▶ [Instructions to follow]: Print each of the lines below word for word, leaving out the pictures.

*** Dataset extract ***

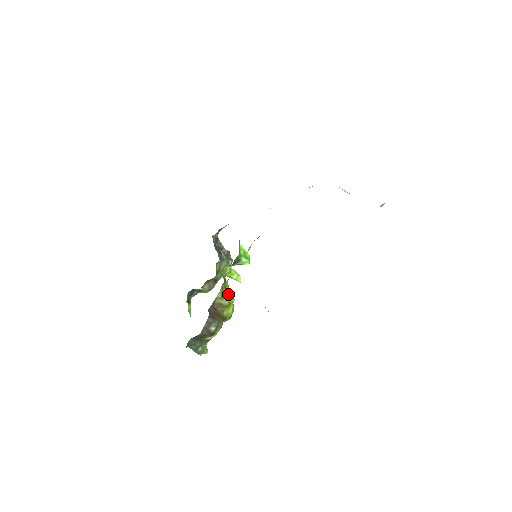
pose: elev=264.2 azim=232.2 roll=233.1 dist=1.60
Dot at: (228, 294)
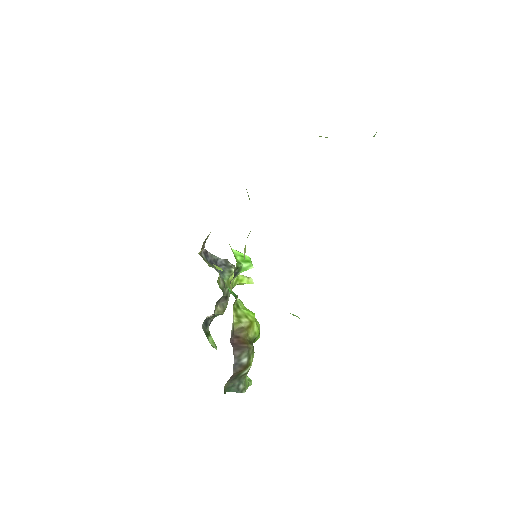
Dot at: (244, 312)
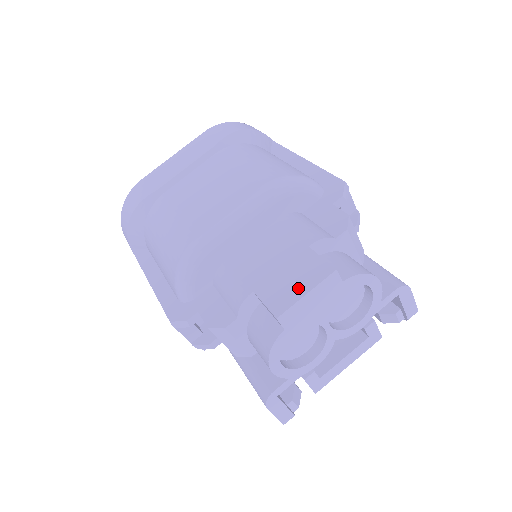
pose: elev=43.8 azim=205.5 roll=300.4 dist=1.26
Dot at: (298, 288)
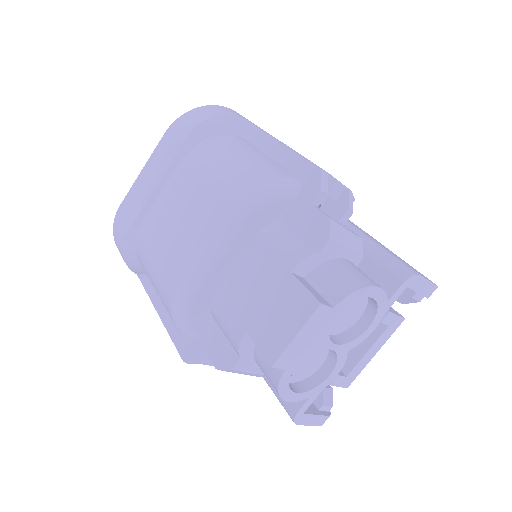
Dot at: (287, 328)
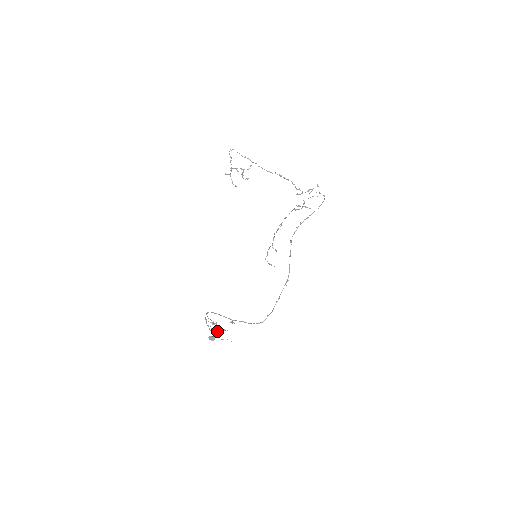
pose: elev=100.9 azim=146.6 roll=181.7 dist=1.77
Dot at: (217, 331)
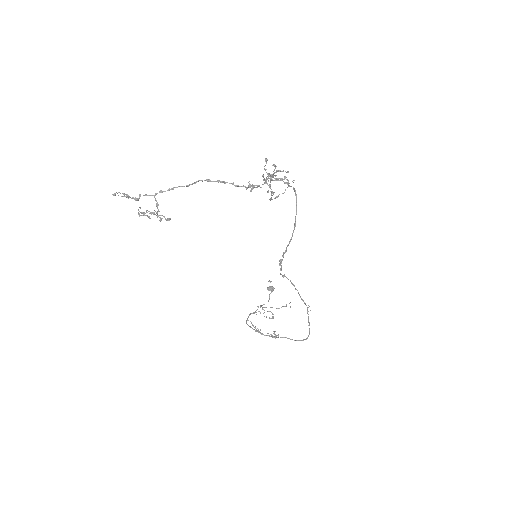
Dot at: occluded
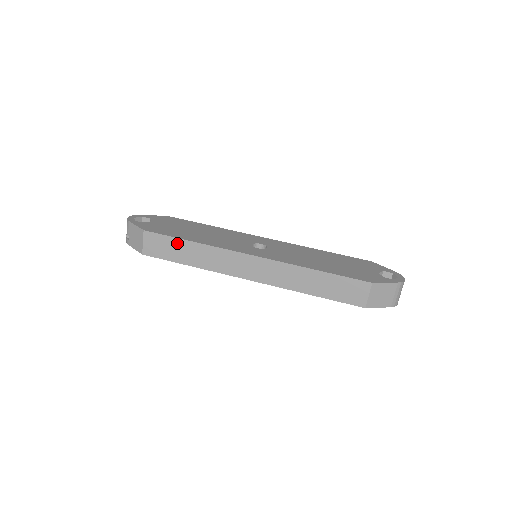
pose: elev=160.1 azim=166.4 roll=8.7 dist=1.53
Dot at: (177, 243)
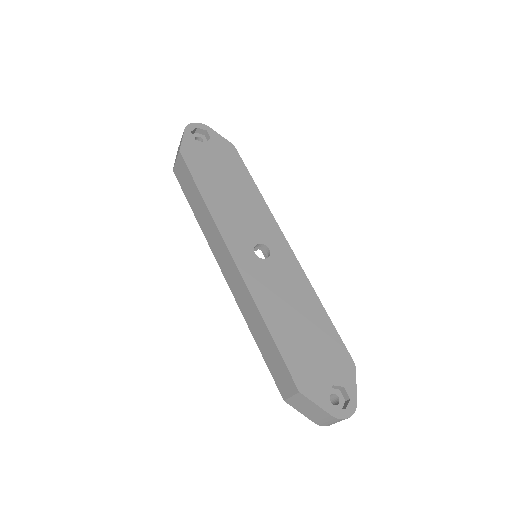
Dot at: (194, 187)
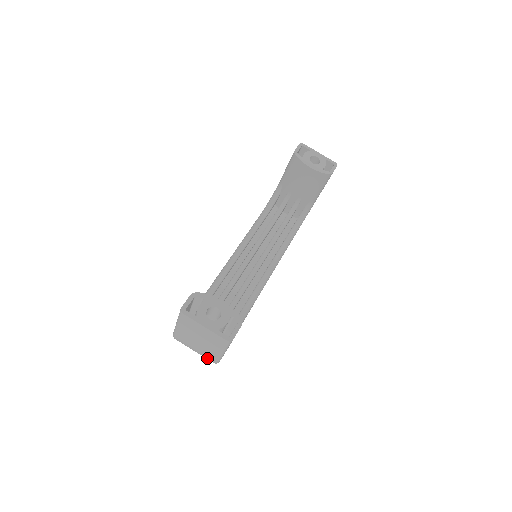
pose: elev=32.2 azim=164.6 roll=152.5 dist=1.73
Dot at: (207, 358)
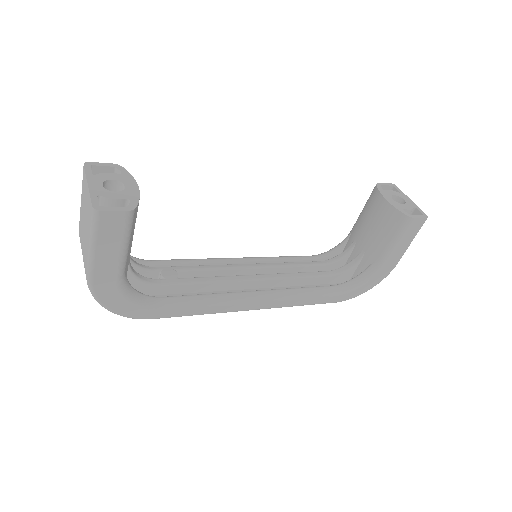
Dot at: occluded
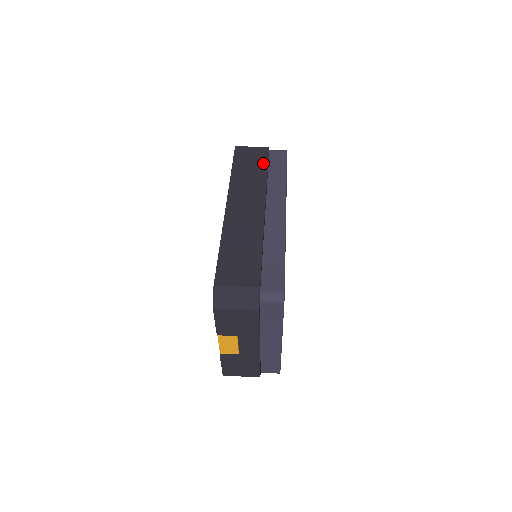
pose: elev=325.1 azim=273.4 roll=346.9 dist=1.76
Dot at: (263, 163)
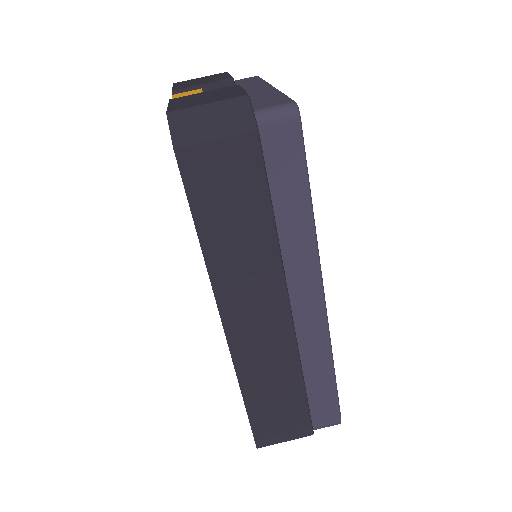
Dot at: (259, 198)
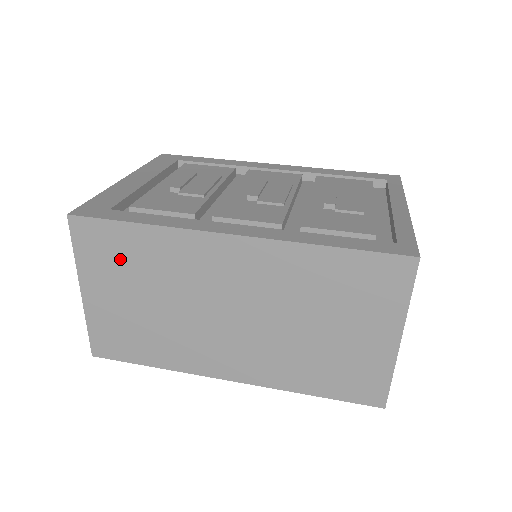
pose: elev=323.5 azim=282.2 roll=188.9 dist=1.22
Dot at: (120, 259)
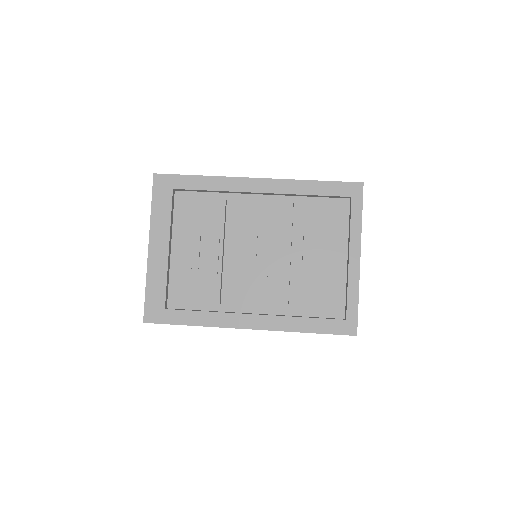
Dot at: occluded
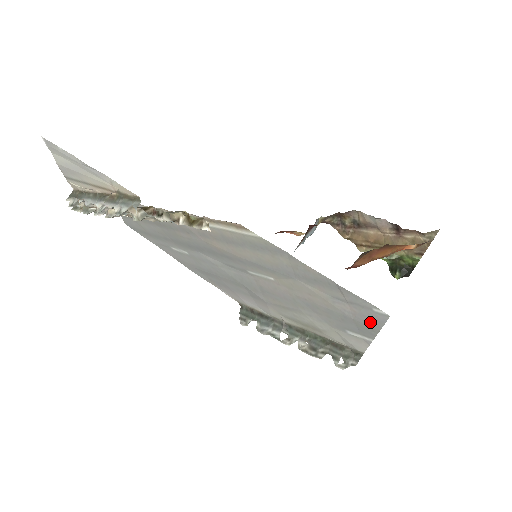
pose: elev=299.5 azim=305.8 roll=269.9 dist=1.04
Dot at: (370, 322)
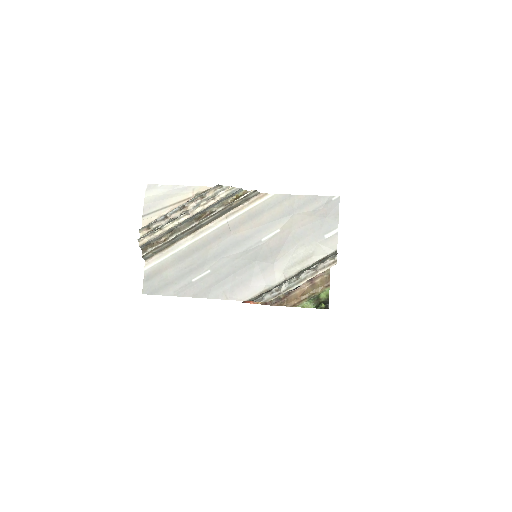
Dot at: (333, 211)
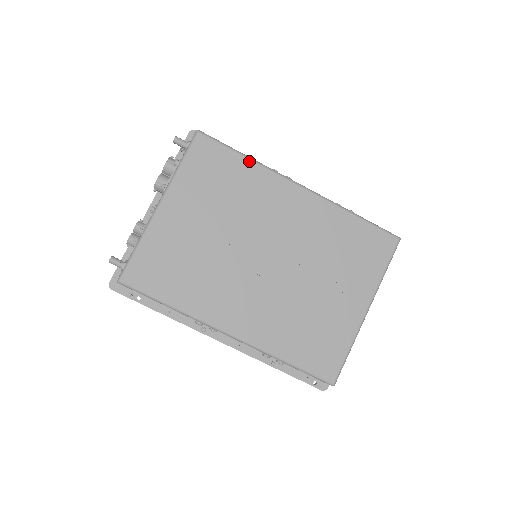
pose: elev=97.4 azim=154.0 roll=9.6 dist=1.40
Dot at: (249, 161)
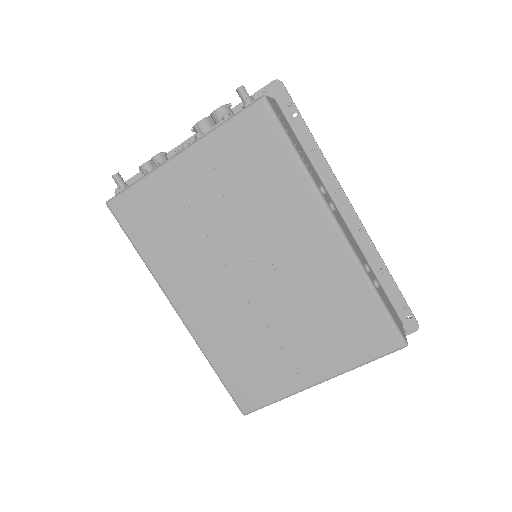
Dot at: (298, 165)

***

▶ [Correct result]:
pose: elev=264.2 azim=232.2 roll=233.1 dist=1.60
Dot at: (228, 294)
Dot at: (244, 312)
pose: elev=43.8 azim=205.5 roll=300.4 dist=1.26
Dot at: (298, 288)
Dot at: (287, 328)
pose: elev=100.9 azim=146.6 roll=181.7 dist=1.77
Dot at: (217, 331)
Dot at: occluded
pose: elev=160.1 azim=166.4 roll=8.7 dist=1.53
Dot at: (177, 243)
Dot at: (194, 187)
pose: elev=32.2 azim=164.6 roll=152.5 dist=1.73
Dot at: (207, 358)
Dot at: occluded
pose: elev=325.1 azim=273.4 roll=346.9 dist=1.76
Dot at: (263, 163)
Dot at: (259, 198)
pose: elev=323.5 azim=282.2 roll=188.9 dist=1.22
Dot at: (120, 259)
Dot at: occluded
pose: elev=299.5 azim=305.8 roll=269.9 dist=1.04
Dot at: (370, 322)
Dot at: (333, 211)
pose: elev=97.4 azim=154.0 roll=9.6 dist=1.40
Dot at: (249, 161)
Dot at: (298, 165)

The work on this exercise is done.